Troy West's dinner in Warsaw was interrupted by his phone. He welcomed it. The message: a trial version of XBOW's offensive security platform had found a vulnerability that cascaded into a full takedown of a development environment used by Moderna. For security teams, that sort of outage is the opposite of a curiosity; for the team testing the tool, it was proof that an emerging class of AI-powered tools can outpace traditional testing and, in hours, do what human testers often cannot.
How XBOW's agentic testing exposed real-world failures at Moderna
XBOW's platform, exercised under trial conditions by Moderna, produced two discrete findings that illustrate the class of problems defenders now face. First, the product identified a web application firewall bypass on an application built with the Spring Boot framework that relied on encoding a single character (a capital “A”) as its percent-encoded URL equivalent (A), which the WAF interpreted as a legitimate request and allowed access. Second, and more consequentially, XBOW found a valid API key embedded in the source code of an internal application called Orders, used by Moderna’s research partners to procure drug substances. With no supplied login credentials the platform authenticated, probed APIs for SQL injection, and triggered a malformed-input path that dumped garbage data into a shared routing application other services depended on — an effect that led to an outage across the ecosystem.
Human pen-testers later validated those findings and acknowledged they would not have found them in the same way. Moderna’s deputy CISO, Farzan Karimi, framed the value plainly: “If we’re able to demonstrate where you could have an outage in a safe testing environment, that’s a great signal.” He also warned that the sheer volume of AI-discovered bugs presents a second-order problem: “How do we now handle the volume of bugs that have gone up due to AI-driven scale?”
Claude Mythos: a turning point in scale and context
Industry leaders point to Anthropic’s Claude Mythos as an inflection. Jay Chaudhry, CEO of Zscaler, said his team used Mythos to probe the company’s own applications and confirmed the tool found “some serious stuff.” He cautioned that the difference was not necessarily in severity but in volume: “There aren’t enough resources and cycles to fix all those.”
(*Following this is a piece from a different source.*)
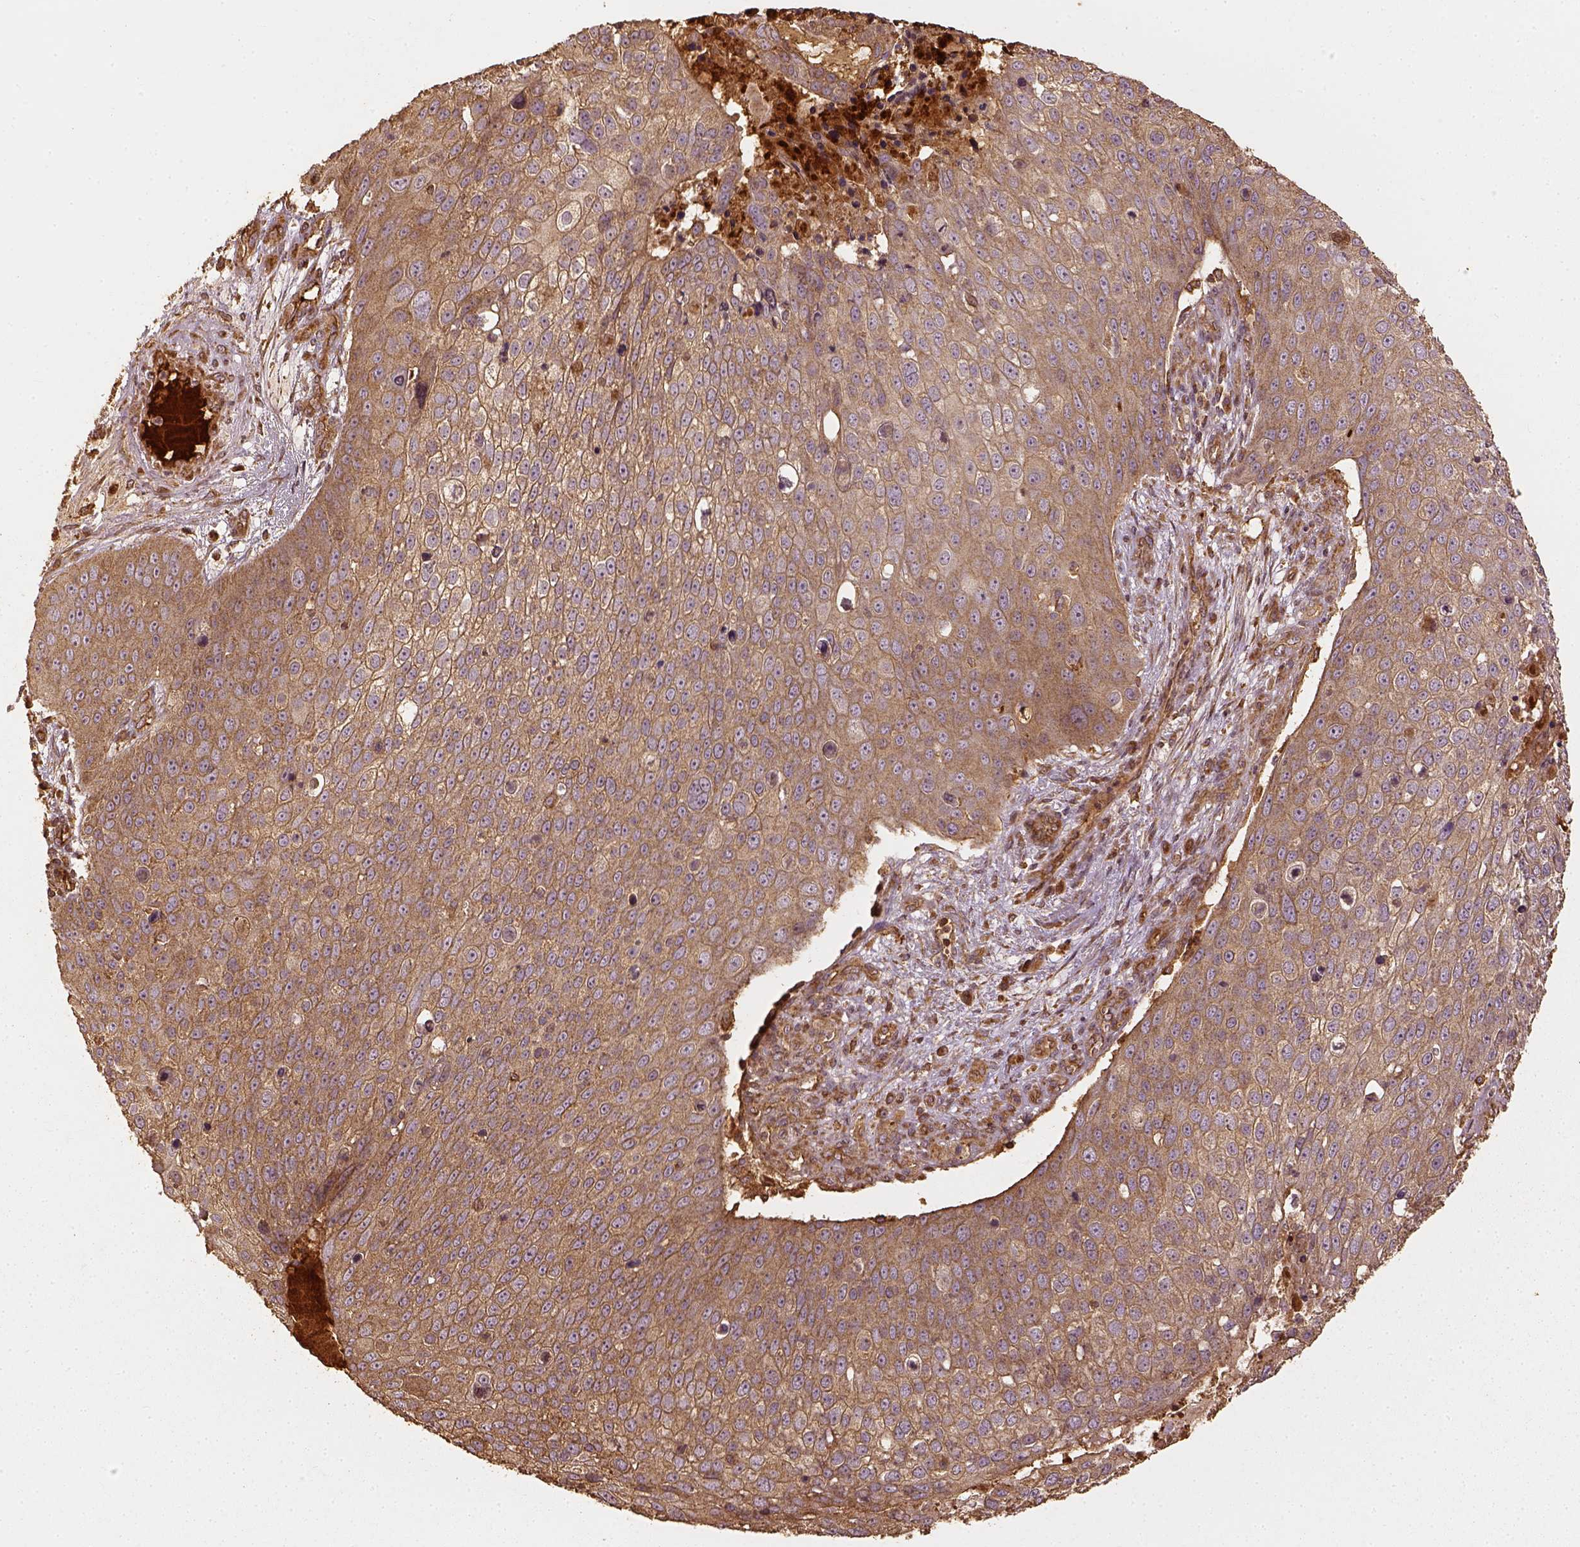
{"staining": {"intensity": "moderate", "quantity": ">75%", "location": "cytoplasmic/membranous"}, "tissue": "skin cancer", "cell_type": "Tumor cells", "image_type": "cancer", "snomed": [{"axis": "morphology", "description": "Squamous cell carcinoma, NOS"}, {"axis": "topography", "description": "Skin"}], "caption": "Immunohistochemistry (IHC) micrograph of neoplastic tissue: skin cancer (squamous cell carcinoma) stained using immunohistochemistry (IHC) reveals medium levels of moderate protein expression localized specifically in the cytoplasmic/membranous of tumor cells, appearing as a cytoplasmic/membranous brown color.", "gene": "VEGFA", "patient": {"sex": "male", "age": 71}}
Cisco’s Tom Gillis tied the change to context window and reasoning capacity. “The models couldn’t understand the entirety of it before,” he said. “Now they can. That’s why they’re finding all these vulnerabilities.” Legacy network devices and long-lived codebases, sometimes running for decades without meaningful patching, create a larger surface that newly capable models can now reason across — producing a deluge of findings defenders must triage.
Cisco’s Live Protect and the appeal of compensated controls
One operational response is a class of mitigations Cisco calls Live Protect: a compensated control built on eBPF that operates at the Linux kernel level to block threats without rewriting production binaries. Gillis described it as “a pinpoint, laser-fine control that can shield a vulnerability on a production system.” The idea is to tighten the interval between discovery and formal patching — “a finger in the dike that plugs a hole until you get to new change control windows,” he said — and to do so without taking systems offline.
Cisco began shipping the product in October, and customer urgency sharply increased after Mythos’s arrival. “Customers are like, ‘Oh, good story, Tom. I’ll think about it.’ Now it’s like, ‘Oh my God, turn this thing on right now,’” Gillis said. He also acknowledged eBPF’s open-source nature and expected competitors to follow similar paths: “While I’m very proud of Cisco leading the market with these compensated controls, I know my competitors have to do this.”
What this means for technologists, procurement leaders, and end users
- Technologists and security teams: Expect higher volumes of validated exploit proofs that demand continuous testing and tighter prioritization. Karimi argued that “If you have exploit proofs, you can provide that plus-one modifier and really point your developers to remediate the top tier of real risk that’s been validated.”
- Procurement leaders and enterprise IT: The market is reacting. Products such as XBOW’s agentic offensive testing and Cisco’s Live Protect are being positioned as necessary stopgaps to shrink remediation windows; procurement decisions will increasingly weigh speed-to-mitigate as heavily as traditional patch cycles.
- End users and dependent services: Long-running infrastructure and unpatched devices mean outages and compromises can ripple beyond a single app; as the Moderna example shows, an exploitable bug in one service can cascade through shared routing and integration points.
The broader reckoning for defenders and the warnings from model developers
Model developers are not silent about the risks. Anthropic itself signaled that timelines for publicly available, cybersecurity-focused models are shortening and cautioned: “In that world, cyberattacks could occur much more often, and in much more unpredictable forms.” Gillis was blunt about the stakes for organizations that fail to adapt: “Some people will be slow to change,” he said. “But the consequence of not making that change is gonna be front-page news. It’s a massive, massive compromise. You know, like, ‘you gave up every credit card number.’ Bummer.”
The episode at Moderna, and the reactions from vendors and model builders, suggest the defensive problem is now twofold: AI raises the pace and breadth of discovery while operational models for fixing software remain largely unchanged. Vendors are shipping controls designed to bridge that gap; defenders, meanwhile, must decide which of those temporary plugs they will trust — and for how long.